During an interview with Kerrang!, guitarist Jim Root revealed that the video features the burning of the purgatory masks adorned by the band members in the splash teaser photos shown on Slipknot's website, reportedly because the masks represent the band's ego.
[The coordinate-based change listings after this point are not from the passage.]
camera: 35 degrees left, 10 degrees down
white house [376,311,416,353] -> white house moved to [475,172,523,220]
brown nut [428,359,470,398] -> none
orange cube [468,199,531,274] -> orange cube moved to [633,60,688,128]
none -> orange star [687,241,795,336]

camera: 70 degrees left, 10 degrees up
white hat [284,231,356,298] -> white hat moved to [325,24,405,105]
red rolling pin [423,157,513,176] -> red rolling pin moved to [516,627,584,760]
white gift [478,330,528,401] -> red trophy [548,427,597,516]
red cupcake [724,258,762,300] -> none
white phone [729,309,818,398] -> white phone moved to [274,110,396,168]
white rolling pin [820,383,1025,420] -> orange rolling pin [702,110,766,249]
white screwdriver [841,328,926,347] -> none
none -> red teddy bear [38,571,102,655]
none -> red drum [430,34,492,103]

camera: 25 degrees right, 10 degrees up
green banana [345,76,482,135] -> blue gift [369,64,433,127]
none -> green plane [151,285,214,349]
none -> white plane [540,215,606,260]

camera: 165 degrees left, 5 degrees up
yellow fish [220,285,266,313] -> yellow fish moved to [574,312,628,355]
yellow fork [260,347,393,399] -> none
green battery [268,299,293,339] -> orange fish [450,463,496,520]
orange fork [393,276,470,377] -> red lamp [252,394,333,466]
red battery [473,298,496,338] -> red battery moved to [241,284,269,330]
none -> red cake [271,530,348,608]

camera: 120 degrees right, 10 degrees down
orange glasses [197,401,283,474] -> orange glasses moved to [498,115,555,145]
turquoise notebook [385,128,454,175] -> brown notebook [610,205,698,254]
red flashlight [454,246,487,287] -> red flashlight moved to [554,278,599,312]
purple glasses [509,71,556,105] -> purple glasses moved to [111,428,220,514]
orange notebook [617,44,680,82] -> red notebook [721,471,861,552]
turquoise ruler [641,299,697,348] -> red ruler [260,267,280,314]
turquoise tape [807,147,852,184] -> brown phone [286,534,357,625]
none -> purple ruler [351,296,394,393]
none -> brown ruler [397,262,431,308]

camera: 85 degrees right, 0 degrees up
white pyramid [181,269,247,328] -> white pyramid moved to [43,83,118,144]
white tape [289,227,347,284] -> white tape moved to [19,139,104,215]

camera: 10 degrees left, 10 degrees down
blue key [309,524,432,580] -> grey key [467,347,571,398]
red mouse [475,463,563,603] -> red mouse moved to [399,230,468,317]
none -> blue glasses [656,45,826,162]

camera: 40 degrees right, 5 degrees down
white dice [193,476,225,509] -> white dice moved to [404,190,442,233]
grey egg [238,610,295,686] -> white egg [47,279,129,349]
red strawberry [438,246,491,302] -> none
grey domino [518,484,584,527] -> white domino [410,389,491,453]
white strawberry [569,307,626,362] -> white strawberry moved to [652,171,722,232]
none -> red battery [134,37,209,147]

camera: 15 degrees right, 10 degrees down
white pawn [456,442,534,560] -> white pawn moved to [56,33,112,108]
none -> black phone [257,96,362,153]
There are two versions of the video. One uses the album version of the song, whilst the other uses a much shorter version of the song; excluding the "Limits of the Dead!" lines.
The video was nominated to Best Rock Video at the VMA's 2008. On YouTube the video of the song had gained over 22 million views, before it was removed in December due to a dispute between Roadrunner Records' distributor, Warner Music Group, and YouTube.

==Track listing==
All lyrics and music composed by Slipknot.
- US Promo CD
1. "Psychosocial" (edit) – 3:57
2. "Psychosocial" (album version) – 4:42
- 7" vinyl / Limited edition CD
3. "Psychosocial" – 4:43
4. "All Hope Is Gone" – 4:44
- Digital download
5. "Psychosocial" – 4:44
- Germany and Japan Promo CD
6. "Psychosocial" (edit) – 3:57
7. "All Hope Is Gone" – 4:44
8. "Psychosocial" (album version) – 4:43
- Digital download (Live)
9. "Psychosocial" (live) – 4:36

==Personnel==
Slipknot
- (#0) Sid Wilson – turntables
- (#1) Joey Jordison – drums
- (#2) Paul Gray – bass, backing vocals
- (#3) Chris Fehn – toms, timpani, snare drum, backing vocals
- (#4) Jim Root – guitar (second solo)
- (#5) Craig Jones – sampler, MIDI
- (#6) Shawn Crahan – gong, beer keg, snare drum, backing vocals
- (#7) Mick Thomson – guitar (first solo)
- (#8) Corey Taylor – lead vocals

Production
- Dave Fortman – producer
- Colin Richardson – mixing

==Charts==

===Weekly charts===

Weekly chart performance for "Psychosocial"
| Chart (2008–2009) | Peak position |
|---|---|
| Australia (ARIA) | 84 |
| Austria (Ö3 Austria Top 40) | 65 |
| Canada Hot 100 (Billboard) | 75 |
| Finland (Suomen virallinen lista) | 23 |
| France (SNEP) | 100 |
| Germany (GfK) | 31 |
| New Zealand (Recorded Music NZ) | 35 |
| Sweden (Sverigetopplistan) | 28 |
| UK Singles (OCC) | 67 |
| UK Rock & Metal (OCC) | 17 |
| US Bubbling Under Hot 100 (Billboard) | 2 |
| US Digital Song Sales (Billboard) | 66 |
| US Mainstream Rock (Billboard) | 7 |
| US Alternative Airplay (Billboard) | 20 |

===Year-end charts===

Year-end chart performance for "Psychosocial"
| Chart (2008) | Position |
|---|---|
| US Mainstream Rock (Billboard) | 25 |

==Certifications==

Certifications for "Psychosocial"
| Region | Certification | Certified units/sales |
| Canada (Music Canada) | 3× Platinum | 240,000^{‡} |
| Denmark (IFPI Danmark) | Gold | 45,000^{‡} |
| New Zealand (RMNZ) | Platinum | 30,000^{‡} |
| Portugal (AFP) | Gold | 10,000^{‡} |
| United Kingdom (BPI) | Platinum | 600,000^{‡} |
^{‡} Sales+streaming figures based on certification alone.